Reputation: 10689
I have two files with sorted lines. One file (B) is a subset of the other file (A). I would like to find all lines in A that ARE NOT in B. Ideally, I would like to create a file (C) that contains these lines. Is this possible in Unix? I'm looking for a one line command to do this instead of writing a script. I looked at the join
and diff
commands, but I could not find a command option to do this. Thanks for the help.
Upvotes: 6
Views: 2851
Reputation: 360065
This join
command will do what you're asking:
join -v 1 fileA fileB > fileC
Demonstration:
$ cat fileA
a
c
d
g
h
t
u
v
z
$ cat fileB
a
d
g
t
u
z
$ join -v 1 fileA fileB
c
h
v
This assumes sorted files as you stated in your question.

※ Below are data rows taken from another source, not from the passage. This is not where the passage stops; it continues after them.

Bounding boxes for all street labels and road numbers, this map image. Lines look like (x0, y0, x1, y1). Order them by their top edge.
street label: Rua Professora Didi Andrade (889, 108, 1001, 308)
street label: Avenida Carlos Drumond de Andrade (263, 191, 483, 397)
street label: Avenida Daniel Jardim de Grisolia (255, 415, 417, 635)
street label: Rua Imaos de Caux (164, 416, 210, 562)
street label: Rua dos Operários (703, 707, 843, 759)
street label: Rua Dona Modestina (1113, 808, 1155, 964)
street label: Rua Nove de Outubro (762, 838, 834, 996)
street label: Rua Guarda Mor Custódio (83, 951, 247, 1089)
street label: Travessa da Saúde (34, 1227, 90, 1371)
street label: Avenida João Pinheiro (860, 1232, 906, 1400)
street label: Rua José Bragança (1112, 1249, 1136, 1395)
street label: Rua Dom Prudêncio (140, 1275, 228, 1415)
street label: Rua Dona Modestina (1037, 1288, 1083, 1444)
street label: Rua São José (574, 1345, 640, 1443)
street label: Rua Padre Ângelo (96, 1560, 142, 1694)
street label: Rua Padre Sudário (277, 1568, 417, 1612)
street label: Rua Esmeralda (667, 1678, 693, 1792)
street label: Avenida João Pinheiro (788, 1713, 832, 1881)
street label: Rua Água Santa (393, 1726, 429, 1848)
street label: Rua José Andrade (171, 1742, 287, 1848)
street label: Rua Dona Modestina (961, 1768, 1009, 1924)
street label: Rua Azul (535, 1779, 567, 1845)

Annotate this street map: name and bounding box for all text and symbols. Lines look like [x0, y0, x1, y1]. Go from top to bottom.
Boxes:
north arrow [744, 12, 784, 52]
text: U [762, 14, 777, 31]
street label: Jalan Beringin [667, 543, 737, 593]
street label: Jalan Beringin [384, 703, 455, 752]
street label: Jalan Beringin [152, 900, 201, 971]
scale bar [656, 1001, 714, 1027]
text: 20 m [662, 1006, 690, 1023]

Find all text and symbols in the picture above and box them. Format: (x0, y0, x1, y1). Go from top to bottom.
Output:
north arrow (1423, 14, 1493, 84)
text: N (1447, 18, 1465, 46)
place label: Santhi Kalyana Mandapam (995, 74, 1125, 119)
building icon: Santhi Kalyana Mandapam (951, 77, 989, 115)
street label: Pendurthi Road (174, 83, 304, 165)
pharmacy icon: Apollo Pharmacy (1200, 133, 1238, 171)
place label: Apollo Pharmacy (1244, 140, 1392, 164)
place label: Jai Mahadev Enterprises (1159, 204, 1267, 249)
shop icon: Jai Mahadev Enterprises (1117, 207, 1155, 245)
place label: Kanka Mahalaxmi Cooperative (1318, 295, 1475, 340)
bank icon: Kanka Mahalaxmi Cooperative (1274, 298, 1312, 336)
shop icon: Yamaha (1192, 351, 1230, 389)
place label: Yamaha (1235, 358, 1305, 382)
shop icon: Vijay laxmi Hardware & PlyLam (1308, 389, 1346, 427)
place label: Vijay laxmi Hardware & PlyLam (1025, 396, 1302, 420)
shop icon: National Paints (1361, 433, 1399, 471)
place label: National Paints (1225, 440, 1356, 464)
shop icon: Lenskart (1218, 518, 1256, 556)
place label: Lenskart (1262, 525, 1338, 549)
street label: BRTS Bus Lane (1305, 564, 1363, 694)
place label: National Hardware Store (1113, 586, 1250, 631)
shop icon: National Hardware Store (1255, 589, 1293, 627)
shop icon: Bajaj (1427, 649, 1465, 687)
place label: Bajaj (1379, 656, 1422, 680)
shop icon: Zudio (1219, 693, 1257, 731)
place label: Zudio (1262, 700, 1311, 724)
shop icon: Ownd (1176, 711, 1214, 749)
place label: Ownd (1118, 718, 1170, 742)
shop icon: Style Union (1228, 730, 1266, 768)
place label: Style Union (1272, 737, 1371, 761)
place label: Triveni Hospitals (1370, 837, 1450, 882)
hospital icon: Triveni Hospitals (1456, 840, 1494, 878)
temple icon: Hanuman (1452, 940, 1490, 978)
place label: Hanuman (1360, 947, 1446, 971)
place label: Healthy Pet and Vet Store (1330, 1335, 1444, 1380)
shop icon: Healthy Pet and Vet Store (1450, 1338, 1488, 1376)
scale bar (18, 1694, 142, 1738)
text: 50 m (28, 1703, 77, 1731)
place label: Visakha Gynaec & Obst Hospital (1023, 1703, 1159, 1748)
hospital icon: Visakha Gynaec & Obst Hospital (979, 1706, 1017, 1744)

For unsorted files:
join -v 1 <(sort fileA) <(sort fileB)
Upvotes: 1
Reputation: 2497
Awk Solution
Input files
a
aaa
bbb
ccc
b
ccc
ddd
eel
Code
awk ' NR==FNR { A[$0]=1; next; }
{ if ($0 in A) { A[$0]=0; } }
END { for (k in A) { if (A[k]==1) { print k; } } } ' a b > c
c (Output file)
bbb
aaa
Upvotes: 0
Reputation: 51147
You can do this with diff as well. Diff (unlike @johlo's grep answer) cares about order, works on non-sorted files (unlike @johnshen64's comm answer) :
$ cat a
a
b
c
d
e
$ cat b
a
b
f
d
e
$ diff -dbU0 a b
--- a 2012-05-18 16:02:30.603386016 -0400
+++ b 2012-05-18 16:02:45.547817122 -0400
@@ -3 +3 @@
-c
+f
So you can use a pipeline to get just the omitted lines—considering order:
$ diff -dbU0 a b | tail -n +4 | grep ^- | cut -c2-
c
Upvotes: 3